Flourless Lemon Cake



It’s Day 25, I’m still on my Pseudo-Atkins diet even though I’ve cheated a number of times which may or may not have resulted in my lack of weight loss, whoops. Here are the lies I’ve been telling myself these past few days:

1. Mexican food has no carbs.

2. Corn tortilla is made of corn only.

3. Ice cream is made of ice and cream, it’s just water and fats.

4. Carrot soup only has carrots.

5. Flourless lemon cake is made of almond flour and eggs. Sugar? What sugar?!

Let’s forget the fact that I’ve been cheating (teehee) and focus on how amazingly easy and delicious this flourless lemon cake is. I jazzed the original recipe up a bit because I felt that it was not lemon-ey enough. Once the cake came out of the oven, I drizzled lemon juice all over the cake. I think I got a bit too excited with the prospect of cake that I drizzled a tad too much and ended up with a soggy cake. I apologise to all my friends who had to eat the soggy cake and I promise I will be more careful next time.


The cake holds up because the egg whites are whisked to medium peaks, forming the structure of the entire cake.

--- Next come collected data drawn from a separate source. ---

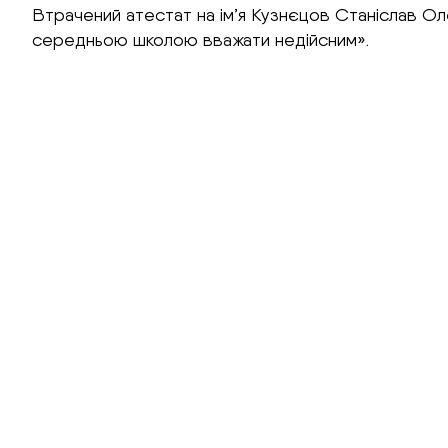
Втрачений атестат на ім’я Кузнєцов Станіслав Ол
середньою школою вважати недійсним».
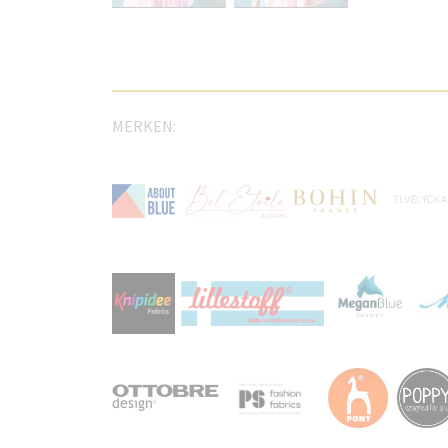
MERKEN:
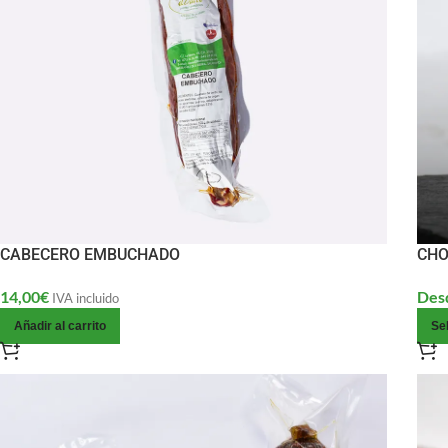
CABECERO EMBUCHADO
CHO
14,00
€
Des
IVA incluido
Añadir al carrito
Se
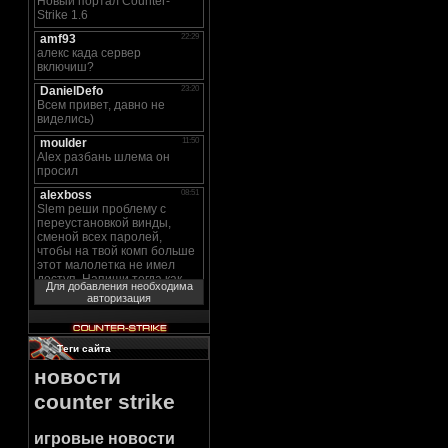
Для добавления необходима
авторизация
Теги сайта
новости
counter strike
игровые новости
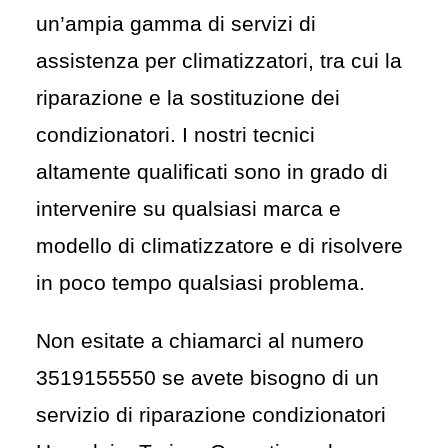
un’ampia gamma di servizi di
assistenza per climatizzatori, tra cui la
riparazione
e la sostituzione dei
condizionatori. I nostri tecnici
altamente qualificati sono in grado di
intervenire su qualsiasi marca e
modello di climatizzatore e di risolvere
in poco tempo qualsiasi problema.
Non esitate a chiamarci al numero
3519155550
se avete bisogno di un
servizio di riparazione condizionatori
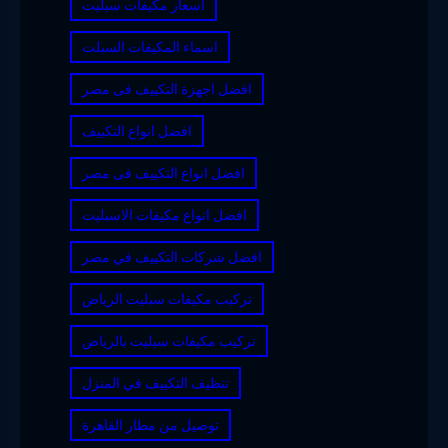
اسعار مكيفات سبليت
اسماء المكيفات السبلت
افضل اجهزة التكييف فى مصر
افضل انواع التكييف
افضل انواع التكييف فى مصر
افضل انواع مكيفات الاسبليت
افضل شركات التكييف في مصر
تركيب مكيفات سبليت الرياض
تركيب مكيفات سبليت بالرياض
تنظيف التكييف في المنزل
توصيل من مطار القاهرة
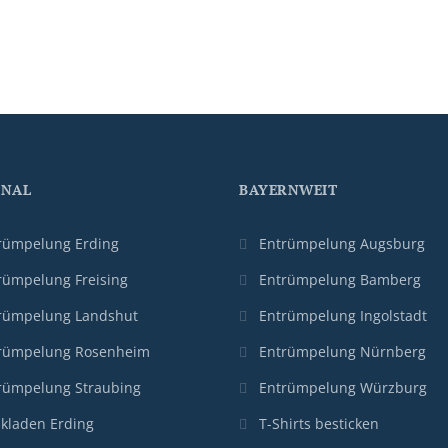
ONAL
BAYERNWEIT
rümpelung Erding
Entrümpelung Augsburg
rümpelung Freising
Entrümpelung Bamberg
rümpelung Landshut
Entrümpelung Ingolstadt
rümpelung Rosenheim
Entrümpelung Nürnberg
rümpelung Straubing
Entrümpelung Würzburg
ikladen Erding
T-Shirts besticken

I love how no butter is used at all in this cake. Makes it seem so healthy 🙂 And almonds, almonds are good for your health right?

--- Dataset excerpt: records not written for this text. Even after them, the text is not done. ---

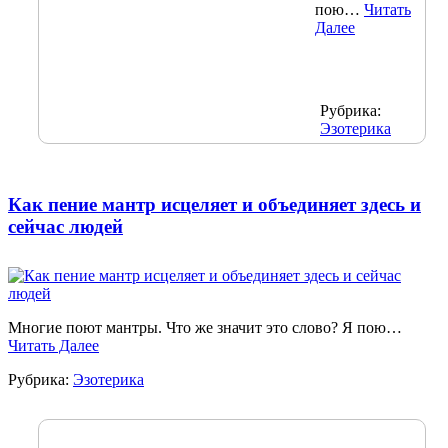
пою…
Читать
Далее
Рубрика:
Эзотерика
Как пение мантр исцеляет и объединяет здесь и
сейчас людей
Многие поют мантры. Что же значит это слово? Я пою…
Читать Далее
Рубрика:
Эзотерика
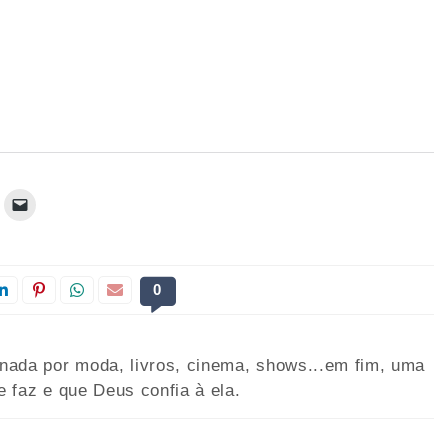
0
onada por moda, livros, cinema, shows...em fim, uma
e faz e que Deus confia à ela.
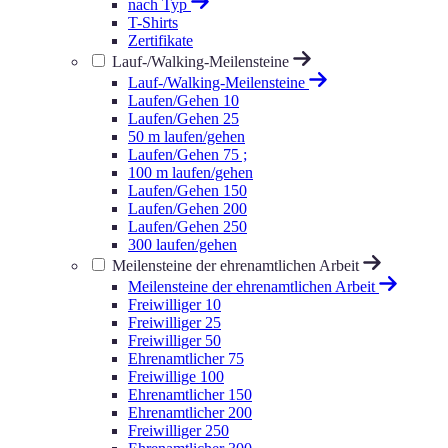
nach Typ
T-Shirts
Zertifikate
Lauf-/Walking-Meilensteine
Lauf-/Walking-Meilensteine
Laufen/Gehen 10
Laufen/Gehen 25
50 m laufen/gehen
Laufen/Gehen 75 ;
100 m laufen/gehen
Laufen/Gehen 150
Laufen/Gehen 200
Laufen/Gehen 250
300 laufen/gehen
Meilensteine der ehrenamtlichen Arbeit
Meilensteine der ehrenamtlichen Arbeit
Freiwilliger 10
Freiwilliger 25
Freiwilliger 50
Ehrenamtlicher 75
Freiwillige 100
Ehrenamtlicher 150
Ehrenamtlicher 200
Freiwilliger 250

Just make this cake. It’s good for your health.


Ingredients for Cake
4 Eggs
Zest from 4 lemons
4 Tbsp + 4 Tsp sugar
1.5 cup almond flour
1 Tsp baking powder

Ingredients for Lemon Syrup
Juice of 1 lemon
Sugar, to taste

1. Preheat your oven to 180 degrees Celsius.
2. Grease loaf pan
3. Separate eggs, yolks in a medium-sized bowl and whites into grease-free bowl.
4. Beat yolks with 4tbsp of sugar. Add ground almonds, baking powder and mix until smooth.
5. Mix in milk until dropping consistency.
6. Whisk egg whites until medium peaks, adding the remaining 2 tsp of sugar.
7. Gradually fold in egg whites into yolk mixture to form light & fluffy batter.
8. Pour batter into pan and bake for 25-30 minutes.
9. While baking, dissolve sugar in lemon juice over medium fire.
9. Upon removing from oven, use a satay stick to poke holes in the cake and drizzle lemon syrup over.
10. Let cake cool before removing and serving.